Maria Fernanda Ordoñez Pinzon

Engallada - Kawin

Performance

KA’WIN, dispositif performatif de Vicente Lesser Gutierrez.

Place des Volontaires / Rond-Point de Plainpalais, Genève, Suisse.

Performance 30’

2025

Présentée dans le cadre de KA’WIN, le dispositif sculptural et performatif de Vicente Lesser Gutierrez développé pour l’espace public de la Ville de Genève dans le cadre du concours « De l’art dans l’espace public », et activé à cinq reprises dans différents lieux de Genève au cours de l’année 2025.

Engallada

J'aime le cercle comme dispositif scénique.
J’aime les possibilités d’ouverture du regard, comme une sorte de regard périphérique.

J’aime comment cet espace circulaire ouvre aussi des possibilités pour celles et ceux qui regardent.
Vous êtes en train de m’observer, ou c’est moi qui vous observe ?
Comme s’il s’agissait d’un panoptique.
Et que depuis là, j’observe chacun de vos gestes.

De toute façon, on est déjà observé·es de partout.
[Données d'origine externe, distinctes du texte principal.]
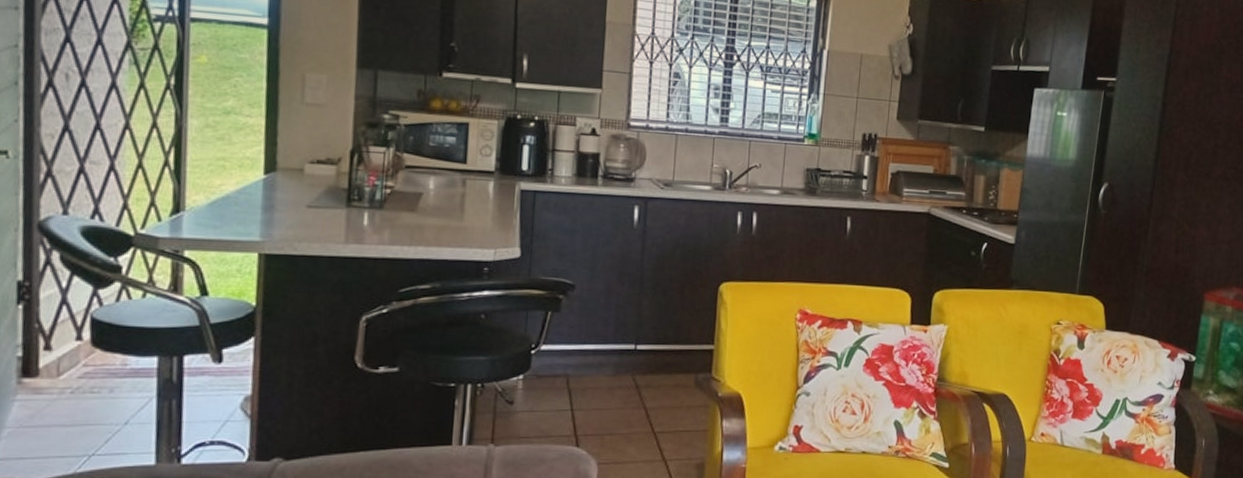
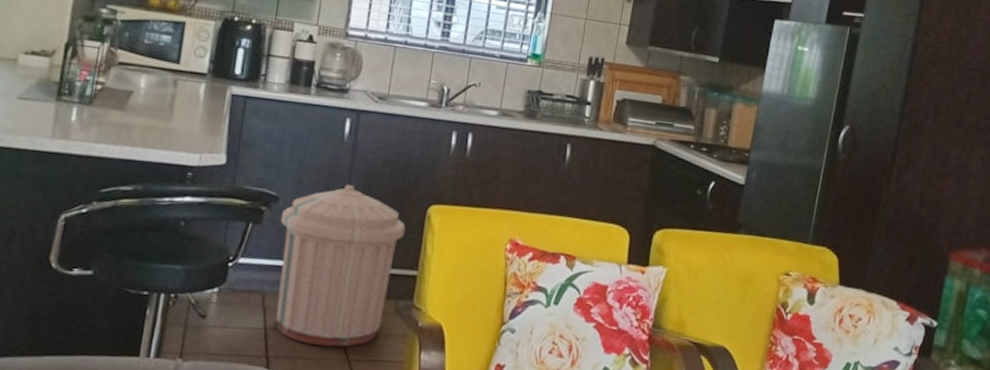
trash can: none [579,269,699,422] -> present [275,185,406,348]

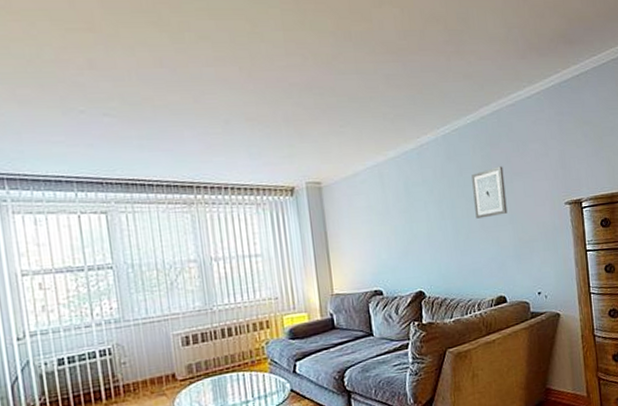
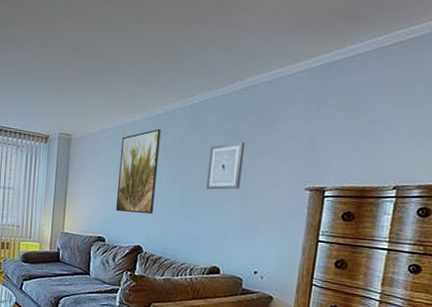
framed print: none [379,164,428,259] -> present [116,129,161,215]

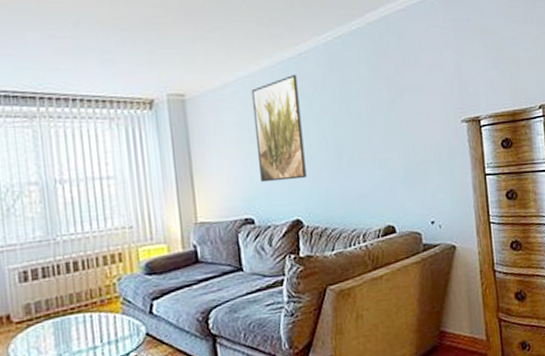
wall art: present [206,142,245,190] -> none [356,78,397,138]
J’aime bien comment les spectateur·rice·s pensent parfois qu’on ne les regarde pas quand on est en train de jouer ou de performer. Iels oublient qu’on est là aussi, à les regarder.
Que c’est un échange.

Et que tout ça parle toujours du moment présent, de pourquoi on se retrouve ici, maintenant, ensemble.

De ce qui fait que vous et moi, on se regarde dans les yeux à cet instant précis, même si tout indiquerait que je ne devrais pas être là, face à vous.

De toute façon, c’est toujours une bonne occasion de se regarder droit dans les yeux, surtout dans l’espace public.

Avis de perturbation, une manifestation autorisée est en train d’arriver, vous pourriez être légèrement dérangé·es.

D’où je viens, les manifestations dans l’espace public sont très présentes. Présentes à cause de la précarité, présentes à cause des dynamiques sociales, présentes parfois à cause des politiques publiques, présentes aussi à cause des violences.

J’ai grandi avec le clown du quartier qui annonçait les déjeuners avec son mégaphone.

Avec des voix omniprésentes, des voix qui n’avaient pas besoin de techniques vocales pour s’amplifier et remplir l’espace public.

Ces voix répétitives, qui annoncent, qui crient, qui proclament.

Et qui devenaient un paysage sonore.

Un paysage sonore qui commence à déranger les voyageur·euse·s, celles et ceux qui veulent multiplier leurs silences.
Multiplier leurs esthétiques douces, silencieuses, propres. Pulcres.

Un espace public avec d’autres notions du mouvement et de l’espace.

J’aime observer les dynamiques sociales de l’espace public. Observer comment les corps circulent, quelles sont leurs intelligences corporelles, quelles chorégraphies se génèrent, et quelle est la conscience sensorielle de cet autre corps avec lequel, par les temporalités de la vie, on croise.

J’aime regarder.
Regarder comment marchent les corps qui peuvent circuler librement à travers le monde.

*

Ce cercle, cette roue de la fortune, me fait penser à une arène de combats de coqs
Vous avez déjà vu un combat de coqs ?
Une bataille qui ressemble à un combat de chiens, à une architecture ministérielle, à un congrès.

Une fois, quand j'étais petite, on a dû garder un coq de combat à la maison pendant quelques jours. Il était enfermé dans son cercle de métal. Un gros coq, avec des pattes immenses, qui bougeait d’un côté à l’autre, prêt à attaquer. Personne n'osait sortir le voir. Nous, on le regardait par la fenêtre, terrifié·es. Il sentait, il percevait chacun de nos mouvements.